Petit rappel sur la SNCF :

La SNCF voit le jour au crépuscule du Front populaire à l’été 1937.

L’État détient 51 % du capital. Il exerce son contrôle par sa voix prépondérante au conseil

Sa transformation en établissement public industriel et commercial est actée le 1er janvier 1983.

La libéralisation du rail européen démarre en 1991 avec l’adoption de deux mesures. La première prévoit la séparation obligatoire entre la gestion des infrastructures et l’exploitation. En France, cela se traduit par la création, pour la gestion des infrastructures, de Réseau ferré de France (RFF), devenu SNCF Réseau en 2015, et sa séparation formelle de la SNCF. La seconde instaure quant à elle un droit d’accès aux réseaux ferroviaires nationaux pour les entreprises européennes, mais seulement pour le transport combiné rail/route.

En 2001 est ensuite adopté le premier “paquet ferroviaire” et les Etats membres s’entendent pour libéraliser, à terme, le fret européen, transnational et même national.

En 2004, avec l’adoption du deuxième paquet ferroviaire, le fret ferroviaire européen est définitivement libéralisé. L’ouverture à la concurrence est effective au 1er janvier 2006 pour le fret international, et au 1er janvier 2007 pour le fret national.

Avec le troisième “paquet ferroviaire” , adopté en 2007, les Etats membres franchissent une étape supérieure dans la libéralisation du rail car, pour la première fois, le transport de passagers est concerné. Les Européens s’entendent en effet pour libéraliser le transport international de passagers à partir de 2010.

Enfin, un quatrième paquet ferroviaire est adopté en 2016. Son contenu est plus sensible encore, car est désormais visé le transport national de passagers.

Deux principales mesures sont alors adoptées, pour un démarrage à partir de la fin 2019 : l’établissement d’appels d’offres pour les lignes conventionnées (lignes régionales (TER) et trains d’équilibre du territoire (Intercités), puis, dans un second temps, l’ouverture des lignes à grande vitesse à la concurrence.

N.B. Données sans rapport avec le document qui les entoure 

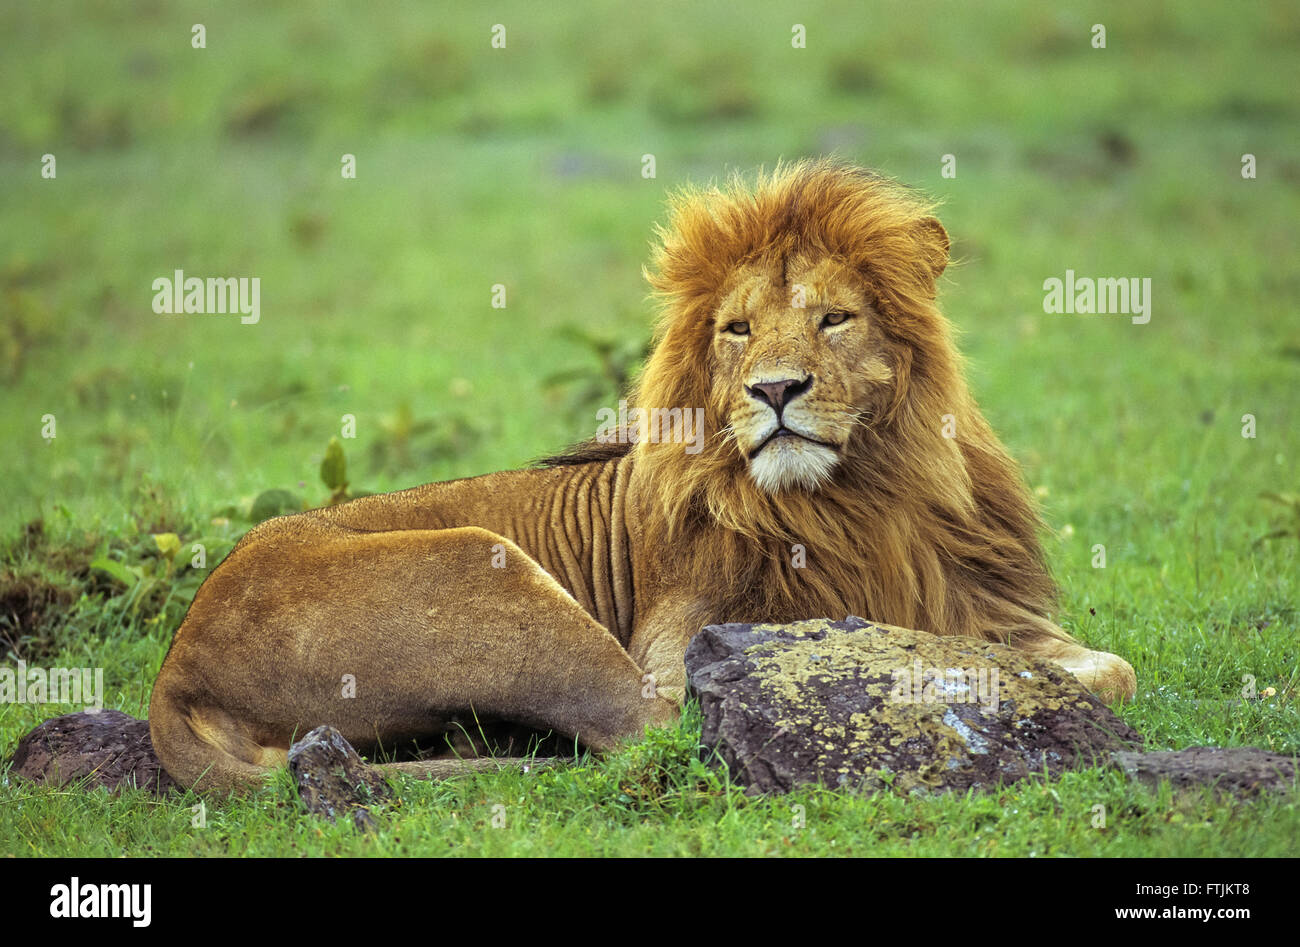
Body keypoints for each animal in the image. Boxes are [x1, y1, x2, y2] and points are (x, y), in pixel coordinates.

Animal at [147, 160, 1133, 790]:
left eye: (835, 319)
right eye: (738, 330)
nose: (777, 389)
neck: (856, 497)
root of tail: (177, 662)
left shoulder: (980, 595)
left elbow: (1109, 668)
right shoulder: (683, 642)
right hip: (482, 565)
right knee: (646, 732)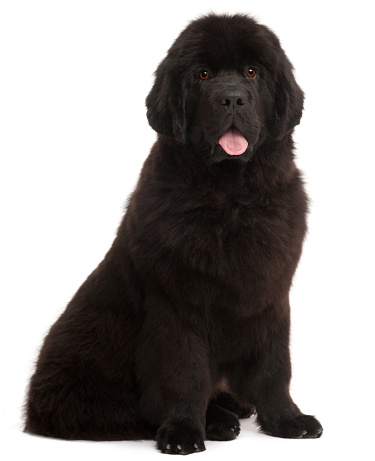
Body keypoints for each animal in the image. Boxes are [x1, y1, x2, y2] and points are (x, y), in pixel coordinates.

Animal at [24, 13, 324, 452]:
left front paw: (287, 420)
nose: (232, 99)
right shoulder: (177, 303)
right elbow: (184, 372)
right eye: (202, 74)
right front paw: (183, 431)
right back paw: (217, 420)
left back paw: (233, 407)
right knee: (129, 409)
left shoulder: (269, 296)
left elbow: (274, 366)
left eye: (252, 72)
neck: (230, 199)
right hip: (84, 383)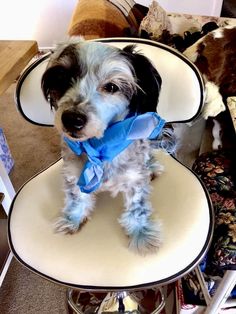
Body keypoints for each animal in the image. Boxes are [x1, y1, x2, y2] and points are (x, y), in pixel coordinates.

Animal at [42, 38, 168, 255]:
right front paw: (73, 218)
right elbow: (77, 198)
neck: (99, 146)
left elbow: (137, 208)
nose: (72, 119)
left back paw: (152, 167)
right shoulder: (73, 174)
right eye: (63, 78)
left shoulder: (135, 179)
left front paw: (141, 233)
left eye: (111, 87)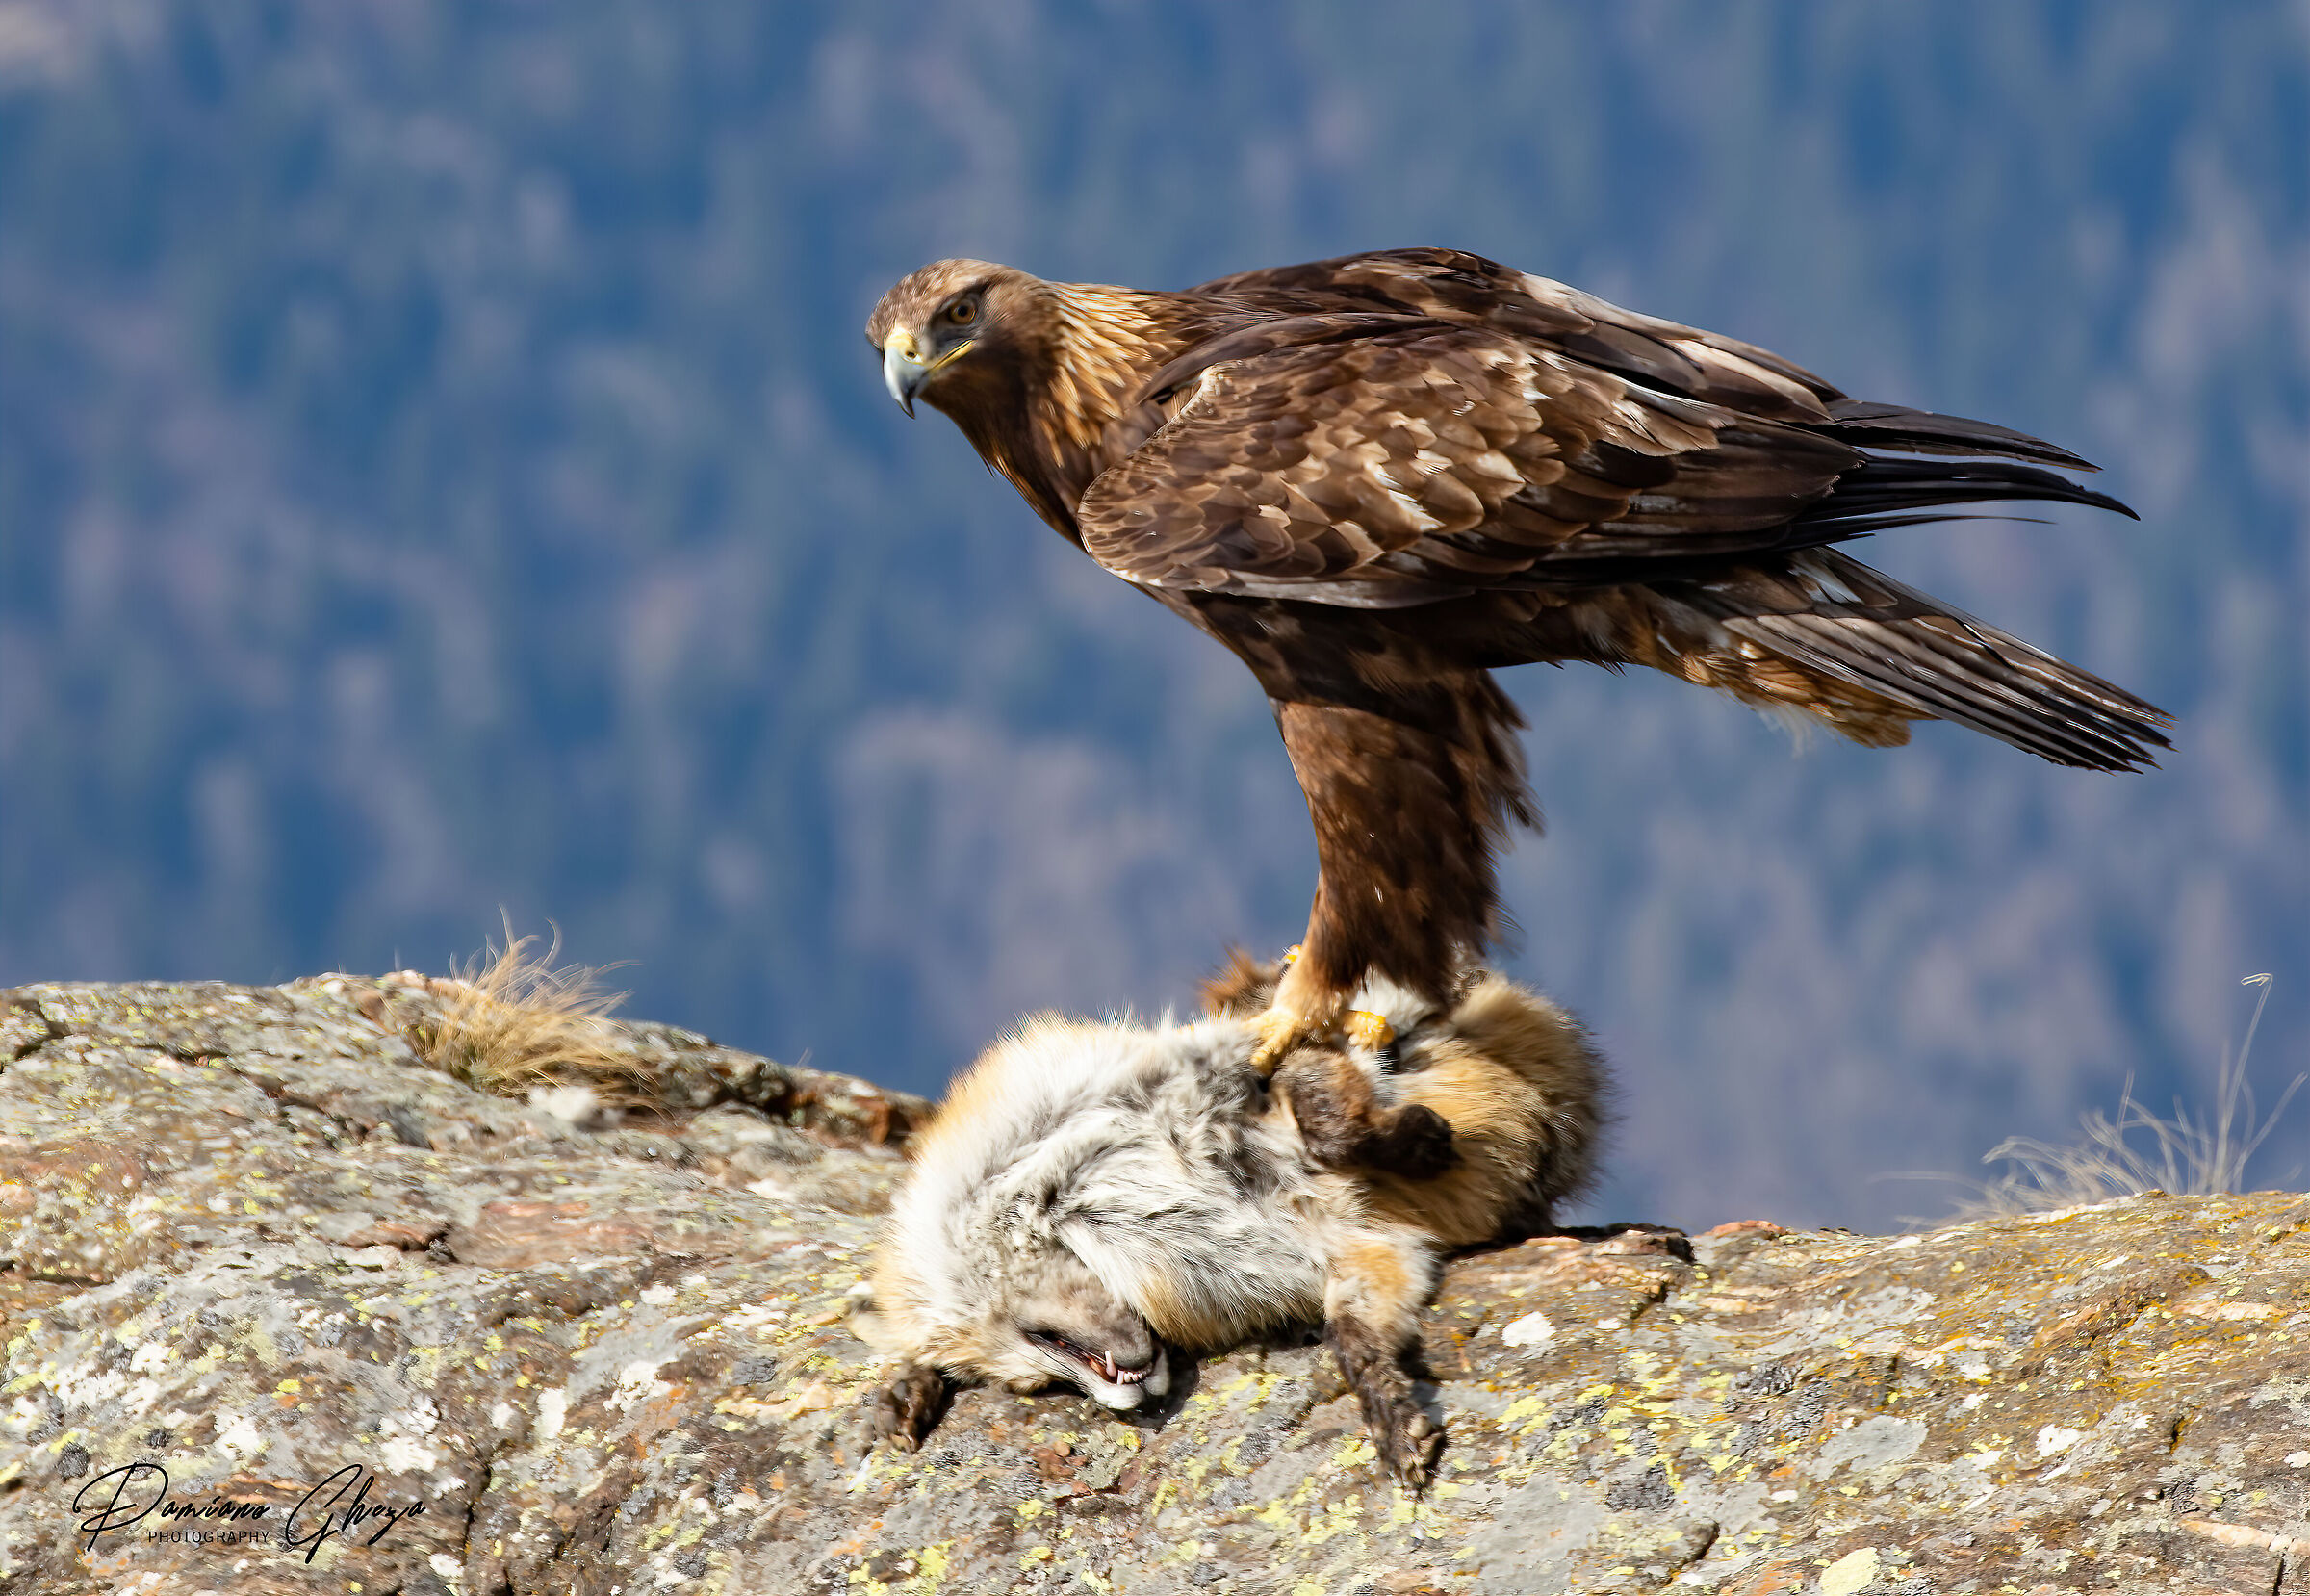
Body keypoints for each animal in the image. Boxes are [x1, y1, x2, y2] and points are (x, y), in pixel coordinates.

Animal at [858, 960, 1606, 1485]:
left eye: (1033, 1347)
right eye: (1032, 1387)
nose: (1130, 1402)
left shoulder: (1243, 1067)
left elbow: (1326, 1114)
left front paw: (1418, 1141)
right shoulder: (1361, 1252)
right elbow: (1356, 1343)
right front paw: (1397, 1420)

Plus précisément, cela signifie que les régions (en ce qui concerne les TER) et l’Etat (pour les Intercités) peuvent lancer des appels d’offres pour l’exploitation des lignes ferroviaires depuis décembre 2019. Une possibilité qui deviendra obligatoire à partir de 2023.

Quant aux lignes à grande vitesse, le monopole de la SNCF s’est achevé en décembre 2020, avec l’ouverture du réseau à la concurrence internationale.

A l’heure actuelle, l’objectif est celui d’une ouverture totale du transport ferroviaire à la concurrence au plus tard en 2039 pour les dernières lignes (celles de Transilien, qui couvre principalement l’Ile-de-France). Et à moins d’une improbable renégociation de la législation, cet objectif est contraignant.

Les partis Verts soutiennent également la mise en concurrence du rail européen. Seuls quelques élus GUE ou communistes ont soutenu les revendications des cheminots.

Interrogés par « La Vie du rail », Lionel Jospin et Jacques Chirac avaient rivalisé de prudence. « Je m'opposerai à tout démantèlement de la SNCF et à tout changement de son statut d'établissement public. La question de la privatisation ne se pose même pas », affirmait alors Jacques Chirac, assurant vouloir « veiller à l'unité du système ferroviaire ». Une valeur qui reste fondamentale aux yeux de la majorité des cheminots.